My raw reads are ~250nt. Normally I end up trimming them to be the same length because the quality scores are fairly similar in both forward and reverse. But is this going to negatively impact my results?
I just need some help wrapping my head around this!
Hi @Ellenphant,
Since paired-end reads are ultimately merged on the 3’, truncating their length on that end does not matter, as long you don’t truncate too much which disallows for proper merging.
In fact, trimming on the 3’ (often the poor quality tails) is recommended when you’re using DADA2 for denoising since removal of those bad quality tails allows for more reads to pass the initial filtering step.

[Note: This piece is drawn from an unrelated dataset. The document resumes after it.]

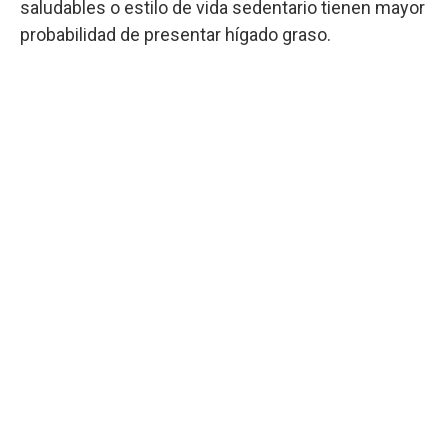
saludables o estilo de vida sedentario tienen mayor
probabilidad de presentar hígado graso.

So for analyses that I have completed with both forward and reverse being kept the same length, it just means that I might have lost more sequences in the filtering? But that the taxonomic identification won’t have been affected?
Hi @Ellenphant,
That’s a good question, there is no general rule for determining trim/truncate lengths, though maybe some general ‘guidelines’ , there are lots of previous topics on the forum on this and I recommend reading through some of those to get a better idea of how to approach it. If your quality scores never drop off (which is rather weird for an Illumina run) then this is less of an issue for you. In general though it is an optimization problem where you want to truncate as much as of both the 3’ tails of your reads as possible without compromising merging. Since the forward reads are often in better shape, we tend to truncate less from the forwards and more from the reverse. There is this pre-print on FIGARO, a tool that tries to solve this optimization issue, I’ve never used it personally but might be of interest.